Нерешительность Бестужева старики Войдзевичи приписывали естественной в молодом человеке робости перед важным шагом и были терпеливы. Но поздней зимой старый пан неожиданно объявил за обедом Бестужеву, что едет по делам в Петербург с дочерьми и желал бы побывать у его матушки, видеть сестер и братьев. Бестужев кинулся в свою комнату и тотчас настрочил письмо старшей сестре Лешеньке, благоразумной и тонкой.
«Вы увидите, в лице девиц Фелиции и Сидалии, — писал он по-французски, чтобы Прасковья Михайловна не могла прочитать, — очень любезных особ… Постарайтесь, моя милая, своей обычной любезностью доставить им несколько приятных минут. Если случится пригласить их к обеду, попросите матушку, чтобы устроила его немного пороскошнее; честное слово, они были так предупредительны, когда кто-нибудь приезжал ко мне, словно это были их собственные гости. Поэтому-то, моя милая сестра, не распространяйтесь чересчур, мимоходом, о нашем состоянии; это ни к чему не послужит. Я сам никогда не говорю об этом ни слова»[14].

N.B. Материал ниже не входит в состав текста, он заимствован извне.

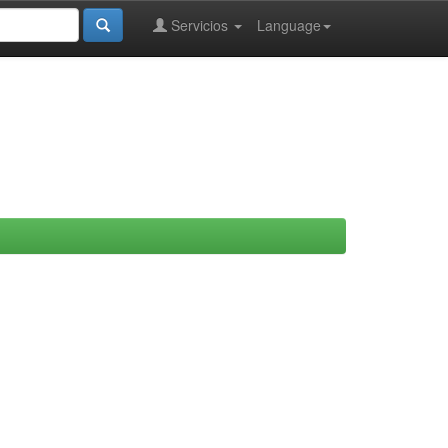
Servicios
Language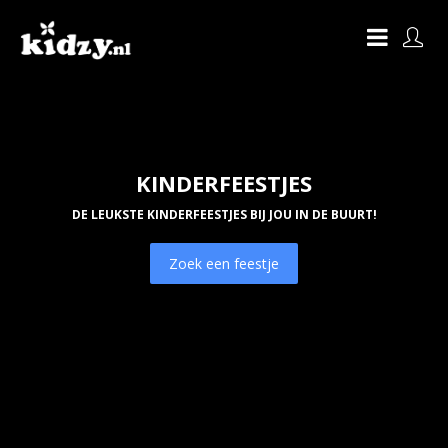
KINDERFEESTJES
DE LEUKSTE KINDERFEESTJES BIJ JOU IN DE BUURT!
Zoek een feestje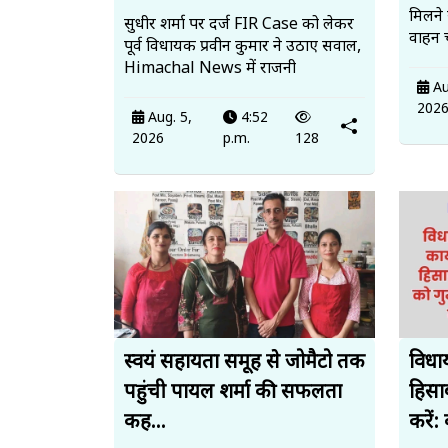
मिलने
सुधीर शर्मा पर दर्ज FIR Case को लेकर
वाहन 
पूर्व विधायक प्रवीन कुमार ने उठाए सवाल,
Himachal News में राजनी
Au
202
Aug. 5,
4:52
2026
p.m.
128
स्वयं सहायता समूह से जोमैटो तक
विधा
पहुंची पायल शर्मा की सफलता
हिसा
कह...
करें: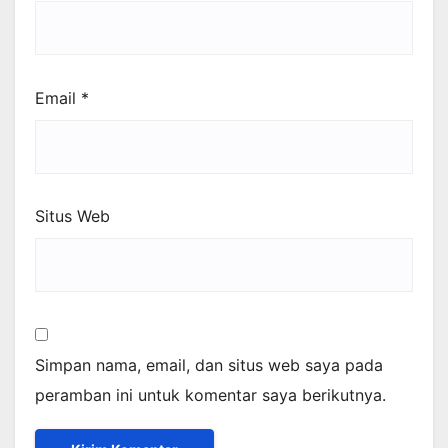
Email
*
Situs Web
Simpan nama, email, dan situs web saya pada
peramban ini untuk komentar saya berikutnya.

Войдзевичи уехали. Товарищи по эскадрону, которые часто наскакивали на Выгоничи и, конечно; не исключительно для того, чтобы видеть Бестужева, начали показываться реже. Старая пани горевала о недавно умершем сыне и непрерывно говорила о дорожных опасностях, по всей вероятности угрожавших ее мужу и дочерям. Дом опустел; стало скучно до зевоты. Тогда Бестужев вновь принялся за книги. Он быстро нашел вкус в польской поэзии, восхищался патриотизмом, который в ней дышит, и вымыслом, облеченным в новые мысли и странные выражения. «Исторические спевы» лежали у него под подушкой. Походные передряги кончились, Сидалия была в Петербурге, голова начинала работать и воображение развертываться. Прасковье Михайловне в эти дни Бестужев писал так:
«Учась по-польски, я разрабатываю новую руду для русского языка. Известная вам лень моя мешает занятию; но думаю, что мало-помалу я привыкну к труду и буду кое-что бросать на бумагу. Походом отвык я писать, но теперь снова привыкаю мыслить, а это приведет на первую дорогу» [15].
11
Дворянского предводителя.
12
Крупнейшие писатели старой Польши.
13
Кто не рискует, тот не имеет выгоды (польск.).
14
Письмо от 7.1. 1822 («Памяти декабристов», сборник материалов, Ленинград, 1926, т. I).
15
Письмо от 7.12. 1821 («Памяти декабристов», сборник материалов, Ленинград, 1926, т. 1).